BEGIN EXCERPTED DATA

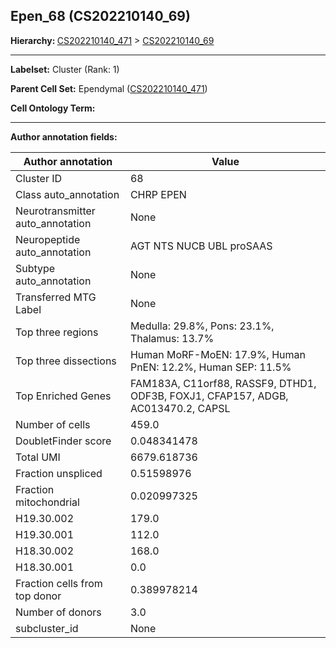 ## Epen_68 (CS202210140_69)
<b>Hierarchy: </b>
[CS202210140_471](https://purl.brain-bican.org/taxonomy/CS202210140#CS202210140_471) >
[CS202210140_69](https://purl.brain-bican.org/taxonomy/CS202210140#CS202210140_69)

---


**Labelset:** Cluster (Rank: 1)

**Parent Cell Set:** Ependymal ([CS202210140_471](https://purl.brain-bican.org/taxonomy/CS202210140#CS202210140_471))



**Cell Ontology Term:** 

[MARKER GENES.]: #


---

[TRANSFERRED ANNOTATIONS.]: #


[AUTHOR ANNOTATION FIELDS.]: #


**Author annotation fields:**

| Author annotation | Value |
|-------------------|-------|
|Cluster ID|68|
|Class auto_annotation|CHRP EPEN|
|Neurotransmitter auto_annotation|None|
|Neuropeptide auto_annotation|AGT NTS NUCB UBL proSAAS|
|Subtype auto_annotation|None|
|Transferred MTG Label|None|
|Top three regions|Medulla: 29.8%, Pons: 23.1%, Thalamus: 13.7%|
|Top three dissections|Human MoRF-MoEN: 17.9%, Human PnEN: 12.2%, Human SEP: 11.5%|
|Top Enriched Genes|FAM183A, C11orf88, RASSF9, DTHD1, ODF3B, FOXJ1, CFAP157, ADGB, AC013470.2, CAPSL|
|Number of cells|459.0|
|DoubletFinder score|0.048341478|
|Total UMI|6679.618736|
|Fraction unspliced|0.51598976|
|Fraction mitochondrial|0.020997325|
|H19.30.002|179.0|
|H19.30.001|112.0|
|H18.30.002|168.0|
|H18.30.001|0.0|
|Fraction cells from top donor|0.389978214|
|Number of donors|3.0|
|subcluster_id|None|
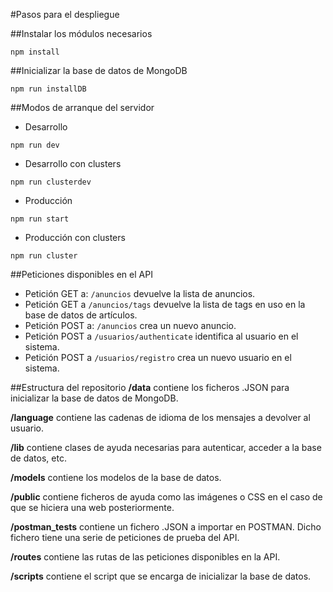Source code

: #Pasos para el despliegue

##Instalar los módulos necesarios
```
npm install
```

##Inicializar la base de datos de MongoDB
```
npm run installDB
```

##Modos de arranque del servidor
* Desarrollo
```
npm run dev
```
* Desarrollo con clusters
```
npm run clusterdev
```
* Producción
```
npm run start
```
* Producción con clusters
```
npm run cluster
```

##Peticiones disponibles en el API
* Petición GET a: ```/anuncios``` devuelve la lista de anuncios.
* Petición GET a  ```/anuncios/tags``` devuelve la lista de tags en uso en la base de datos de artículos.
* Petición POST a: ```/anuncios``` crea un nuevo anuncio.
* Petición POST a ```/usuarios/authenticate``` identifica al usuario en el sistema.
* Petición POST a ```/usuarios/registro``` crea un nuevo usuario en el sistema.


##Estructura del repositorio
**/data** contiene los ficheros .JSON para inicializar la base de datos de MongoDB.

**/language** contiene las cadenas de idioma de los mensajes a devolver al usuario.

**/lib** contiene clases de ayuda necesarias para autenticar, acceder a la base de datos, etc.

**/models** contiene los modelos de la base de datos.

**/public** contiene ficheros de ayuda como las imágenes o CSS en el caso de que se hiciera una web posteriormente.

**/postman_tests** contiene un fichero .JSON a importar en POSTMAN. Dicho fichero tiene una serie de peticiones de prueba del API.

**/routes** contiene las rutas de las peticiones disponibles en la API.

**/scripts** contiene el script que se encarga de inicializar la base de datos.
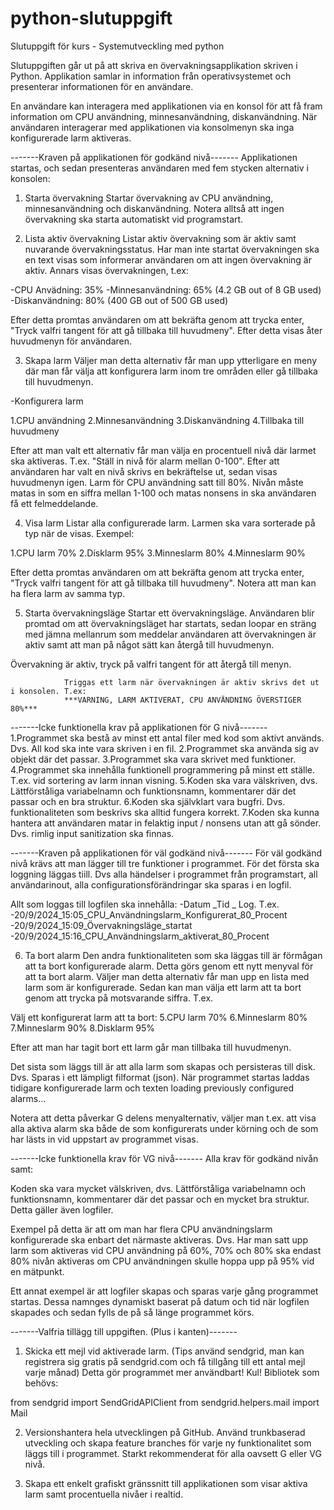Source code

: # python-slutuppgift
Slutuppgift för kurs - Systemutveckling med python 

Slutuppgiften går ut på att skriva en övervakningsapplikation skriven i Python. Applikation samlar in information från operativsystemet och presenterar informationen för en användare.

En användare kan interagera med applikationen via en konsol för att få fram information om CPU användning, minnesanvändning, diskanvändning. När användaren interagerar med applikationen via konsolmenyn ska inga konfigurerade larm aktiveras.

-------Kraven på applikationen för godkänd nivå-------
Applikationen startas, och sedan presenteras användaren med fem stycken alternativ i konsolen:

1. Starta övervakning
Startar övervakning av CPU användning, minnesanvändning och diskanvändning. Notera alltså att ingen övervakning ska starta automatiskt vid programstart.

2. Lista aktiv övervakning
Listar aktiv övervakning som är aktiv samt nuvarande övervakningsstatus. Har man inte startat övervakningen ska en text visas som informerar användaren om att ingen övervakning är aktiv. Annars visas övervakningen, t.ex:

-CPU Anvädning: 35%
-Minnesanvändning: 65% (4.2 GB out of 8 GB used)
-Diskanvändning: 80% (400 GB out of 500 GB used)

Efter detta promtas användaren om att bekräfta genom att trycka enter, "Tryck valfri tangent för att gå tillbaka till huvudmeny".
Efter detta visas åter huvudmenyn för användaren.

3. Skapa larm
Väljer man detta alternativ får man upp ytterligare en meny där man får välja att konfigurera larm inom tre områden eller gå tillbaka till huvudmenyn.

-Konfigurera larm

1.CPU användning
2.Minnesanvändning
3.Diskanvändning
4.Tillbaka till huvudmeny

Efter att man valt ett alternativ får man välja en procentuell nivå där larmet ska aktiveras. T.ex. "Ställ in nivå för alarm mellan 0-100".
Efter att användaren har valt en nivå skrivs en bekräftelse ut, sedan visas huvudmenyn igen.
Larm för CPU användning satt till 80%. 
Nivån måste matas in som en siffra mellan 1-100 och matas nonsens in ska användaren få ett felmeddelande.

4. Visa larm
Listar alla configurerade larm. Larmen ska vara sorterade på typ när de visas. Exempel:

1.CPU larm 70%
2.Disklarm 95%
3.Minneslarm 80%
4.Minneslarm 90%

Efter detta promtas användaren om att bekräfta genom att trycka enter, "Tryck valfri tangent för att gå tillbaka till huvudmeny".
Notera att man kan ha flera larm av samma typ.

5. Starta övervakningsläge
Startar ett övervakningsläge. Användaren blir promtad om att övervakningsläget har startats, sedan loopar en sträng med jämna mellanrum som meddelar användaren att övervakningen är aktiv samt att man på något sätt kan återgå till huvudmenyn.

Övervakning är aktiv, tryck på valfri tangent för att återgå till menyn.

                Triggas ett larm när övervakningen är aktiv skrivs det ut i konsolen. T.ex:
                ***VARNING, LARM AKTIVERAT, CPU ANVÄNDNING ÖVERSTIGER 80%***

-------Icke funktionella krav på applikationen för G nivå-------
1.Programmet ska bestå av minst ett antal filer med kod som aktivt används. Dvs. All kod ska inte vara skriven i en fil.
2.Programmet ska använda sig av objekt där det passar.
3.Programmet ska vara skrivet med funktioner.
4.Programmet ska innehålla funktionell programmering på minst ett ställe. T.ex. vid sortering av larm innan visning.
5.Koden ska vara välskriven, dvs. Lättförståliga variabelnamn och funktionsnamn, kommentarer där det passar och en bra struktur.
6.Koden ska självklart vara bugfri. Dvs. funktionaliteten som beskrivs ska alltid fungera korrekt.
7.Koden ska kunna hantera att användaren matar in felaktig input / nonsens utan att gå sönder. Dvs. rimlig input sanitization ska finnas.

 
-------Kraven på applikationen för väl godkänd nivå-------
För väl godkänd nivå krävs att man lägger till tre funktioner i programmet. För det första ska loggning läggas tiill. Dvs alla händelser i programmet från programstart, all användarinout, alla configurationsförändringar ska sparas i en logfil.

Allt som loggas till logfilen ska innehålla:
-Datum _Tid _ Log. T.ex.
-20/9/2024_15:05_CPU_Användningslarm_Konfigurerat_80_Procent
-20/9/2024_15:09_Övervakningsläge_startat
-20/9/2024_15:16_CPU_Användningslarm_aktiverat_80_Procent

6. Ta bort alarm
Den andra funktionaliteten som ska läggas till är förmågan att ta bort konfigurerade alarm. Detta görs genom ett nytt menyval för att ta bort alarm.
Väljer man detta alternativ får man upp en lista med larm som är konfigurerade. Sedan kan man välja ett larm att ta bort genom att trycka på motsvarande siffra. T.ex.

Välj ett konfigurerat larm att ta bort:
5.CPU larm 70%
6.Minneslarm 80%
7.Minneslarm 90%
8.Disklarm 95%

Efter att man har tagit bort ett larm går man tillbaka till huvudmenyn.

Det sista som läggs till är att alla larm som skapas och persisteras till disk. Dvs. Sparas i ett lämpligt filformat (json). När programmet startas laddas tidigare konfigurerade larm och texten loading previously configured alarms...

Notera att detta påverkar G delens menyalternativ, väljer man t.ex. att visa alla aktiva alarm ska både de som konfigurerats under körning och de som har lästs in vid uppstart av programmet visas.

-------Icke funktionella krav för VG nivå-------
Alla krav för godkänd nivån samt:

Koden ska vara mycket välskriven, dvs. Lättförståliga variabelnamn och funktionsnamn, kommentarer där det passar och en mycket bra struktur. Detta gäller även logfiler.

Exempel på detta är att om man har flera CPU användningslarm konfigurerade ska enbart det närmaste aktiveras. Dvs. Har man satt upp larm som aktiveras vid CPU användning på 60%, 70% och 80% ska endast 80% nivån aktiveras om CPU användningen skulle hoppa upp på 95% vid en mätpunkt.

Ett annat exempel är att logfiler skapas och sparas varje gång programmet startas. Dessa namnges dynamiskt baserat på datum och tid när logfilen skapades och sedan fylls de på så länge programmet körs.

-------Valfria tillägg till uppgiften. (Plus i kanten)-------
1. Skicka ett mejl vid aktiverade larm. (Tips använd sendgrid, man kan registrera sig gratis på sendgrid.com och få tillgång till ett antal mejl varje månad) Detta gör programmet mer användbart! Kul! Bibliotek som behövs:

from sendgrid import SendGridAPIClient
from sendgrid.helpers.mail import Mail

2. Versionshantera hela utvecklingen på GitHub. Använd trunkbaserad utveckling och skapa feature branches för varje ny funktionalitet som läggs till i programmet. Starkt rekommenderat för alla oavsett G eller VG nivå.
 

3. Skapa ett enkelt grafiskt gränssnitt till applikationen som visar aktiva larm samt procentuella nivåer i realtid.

END EXCERPTED DATA

Reproduce exactly the lines of the records above from the one with "Allt som loggas" to the one with "Det sista som", both included, and leave out everything else.

Allt som loggas till logfilen ska innehålla:
-Datum _Tid _ Log. T.ex.
-20/9/2024_15:05_CPU_Användningslarm_Konfigurerat_80_Procent
-20/9/2024_15:09_Övervakningsläge_startat
-20/9/2024_15:16_CPU_Användningslarm_aktiverat_80_Procent

6. Ta bort alarm
Den andra funktionaliteten som ska läggas till är förmågan att ta bort konfigurerade alarm. Detta görs genom ett nytt menyval för att ta bort alarm.
Väljer man detta alternativ får man upp en lista med larm som är konfigurerade. Sedan kan man välja ett larm att ta bort genom att trycka på motsvarande siffra. T.ex.

Välj ett konfigurerat larm att ta bort:
5.CPU larm 70%
6.Minneslarm 80%
7.Minneslarm 90%
8.Disklarm 95%

Efter att man har tagit bort ett larm går man tillbaka till huvudmenyn.

Det sista som läggs till är att alla larm som skapas och persisteras till disk. Dvs. Sparas i ett lämpligt filformat (json). När programmet startas laddas tidigare konfigurerade larm och texten loading previously configured alarms...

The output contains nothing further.